215. -. Same title, the first Australian edition. Sydney: Hodder & Stoughton (1982). Small bookstore label front flyleaf; else fine in a fine dust jacket. The U.K. edition reportedly precedes the Australian but "following the flag" would make this the more desirable edition, and it is a better-bound edition than the U.K.

216. KENNEDY, William. Ironweed. (NY): Viking (1983). The uncorrected proof copy of his Pulitzer Prize-winning novel and the third book in his acclaimed "Albany sequence." Fine in wrappers.

217. KEROUAC, Jack. The Dharma Bums. NY: Viking, 1958. A classic of Beat literature and by consensus Kerouac's best-loved book after On the Road. This novel introduced Beat poet Gary Snyder to the world as "Japhy Ryder;" its characters became counterculture heroes with their distinctly American blend of Zen and fun. Fine in a very good, rubbed dust jacket with light chipping at the crown.

218. KEROUAC, Jack. Big Sur. NY: Farrar Straus Cudahy (1962). One of the many books in Kerouac's semi-autobiographical series, which he called "The Dulouz Legend." An author's note at the beginning of this volume explains that his intent was to populate his entire series of novels with the same characters, a plan that was vetoed by his early publishers. Kerouac writes: "In my old age I intend to collect all my work and re-insert my pantheon of uniform names, leave the long shelf full of books there, and die happy" -- a plan he never brought to fruition. Near fine in a very good dust jacket with a small chip and a larger open tear at the crown.

219. KINCAID, Jamaica. The Autobiography of My Mother. NY: FSG (1996). The third novel, fifth book, by this West Indian writer. Signed by the author. Fine in a fine dust jacket.

220. KINSELLA, W.P. Five Stories. (Vancouver): (Hoffer/Tanks) (1986). The trade edition of this collection, published by William Hoffer and with illustrations by Carel Moiseiwitsch. Signed by the author. Bumped at base of spine, otherwise fine in wrappers.

221. KITTREDGE, William. Owning It All. (St. Paul): Graywolf Press, 1987. The uncorrected proof copy of the second book by one of the preeminent writers of the contemporary American West, which was only published in softcover. Fine in wrappers, and reproducing several holograph corrections to the text. With a letter of transmittal, dated almost three months prior to publication.

222. KITTREDGE, William. Hole in the Sky. NY: Knopf, 1992. The uncorrected proof copy of his highly praised memoir, which traces his family's history as wealthy landowners in southeastern Oregon, a mixed blessing for the author, as he describes it.

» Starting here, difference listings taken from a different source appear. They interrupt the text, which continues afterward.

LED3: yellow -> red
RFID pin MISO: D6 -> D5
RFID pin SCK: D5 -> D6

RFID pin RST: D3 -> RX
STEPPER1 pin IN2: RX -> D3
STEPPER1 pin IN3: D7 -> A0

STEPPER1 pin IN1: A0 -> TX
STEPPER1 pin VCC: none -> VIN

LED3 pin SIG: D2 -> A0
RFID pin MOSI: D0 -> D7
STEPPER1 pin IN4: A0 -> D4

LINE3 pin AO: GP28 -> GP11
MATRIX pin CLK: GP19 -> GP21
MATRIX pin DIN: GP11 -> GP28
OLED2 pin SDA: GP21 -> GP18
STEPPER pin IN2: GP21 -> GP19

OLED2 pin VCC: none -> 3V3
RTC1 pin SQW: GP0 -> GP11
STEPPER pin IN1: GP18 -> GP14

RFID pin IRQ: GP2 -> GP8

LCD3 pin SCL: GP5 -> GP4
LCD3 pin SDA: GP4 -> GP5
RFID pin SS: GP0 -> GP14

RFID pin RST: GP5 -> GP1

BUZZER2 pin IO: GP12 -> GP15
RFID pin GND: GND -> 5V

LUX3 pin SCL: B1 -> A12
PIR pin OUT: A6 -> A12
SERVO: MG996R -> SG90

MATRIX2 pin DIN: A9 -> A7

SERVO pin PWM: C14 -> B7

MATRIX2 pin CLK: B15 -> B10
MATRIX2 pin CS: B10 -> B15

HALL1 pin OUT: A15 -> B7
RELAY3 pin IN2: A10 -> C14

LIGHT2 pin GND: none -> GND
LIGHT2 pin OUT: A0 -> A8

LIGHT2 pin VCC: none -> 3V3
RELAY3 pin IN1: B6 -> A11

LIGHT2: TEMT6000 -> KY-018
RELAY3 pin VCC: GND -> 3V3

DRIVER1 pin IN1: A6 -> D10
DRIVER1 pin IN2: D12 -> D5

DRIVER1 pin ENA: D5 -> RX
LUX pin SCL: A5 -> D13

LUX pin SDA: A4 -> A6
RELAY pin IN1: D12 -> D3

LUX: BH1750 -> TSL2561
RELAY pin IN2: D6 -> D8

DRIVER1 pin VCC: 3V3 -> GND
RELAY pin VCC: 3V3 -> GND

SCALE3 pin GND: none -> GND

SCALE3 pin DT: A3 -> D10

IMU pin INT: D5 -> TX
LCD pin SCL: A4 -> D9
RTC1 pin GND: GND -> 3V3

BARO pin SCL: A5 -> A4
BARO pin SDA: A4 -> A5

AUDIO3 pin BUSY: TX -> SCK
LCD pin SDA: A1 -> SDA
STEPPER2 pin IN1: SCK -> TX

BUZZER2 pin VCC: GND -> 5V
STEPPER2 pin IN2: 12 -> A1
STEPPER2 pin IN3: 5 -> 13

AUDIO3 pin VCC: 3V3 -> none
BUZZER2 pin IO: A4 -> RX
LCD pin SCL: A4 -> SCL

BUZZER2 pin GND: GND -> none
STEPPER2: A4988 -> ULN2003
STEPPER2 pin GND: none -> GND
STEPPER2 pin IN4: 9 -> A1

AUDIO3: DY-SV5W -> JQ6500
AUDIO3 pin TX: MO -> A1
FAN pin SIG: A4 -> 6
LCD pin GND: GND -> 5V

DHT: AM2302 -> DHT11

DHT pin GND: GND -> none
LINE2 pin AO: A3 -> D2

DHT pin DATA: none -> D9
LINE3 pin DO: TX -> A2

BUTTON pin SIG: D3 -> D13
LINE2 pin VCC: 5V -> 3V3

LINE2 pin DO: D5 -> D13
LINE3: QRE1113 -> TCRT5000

Kittredge's memoir is in part an elegy for the Great Basin and the large ranch that was his family legacy and, as such, it reflects on the myths of the Old West and was a key work in defining the literature of the "New West." Fine in wrappers.

223. KNOWLES, John. A Separate Peace. NY: Macmillan (1974). A later printing of the author's classic first novel, but an association copy, inscribed by the author in 1978: "To ____/ At the outset/ of what I hope will/ be a long and rewarding/ relationship -/ Affectionately,/ Jack." Fine in a near fine dust jacket with wear at the spine extremities and scratches to the lamination.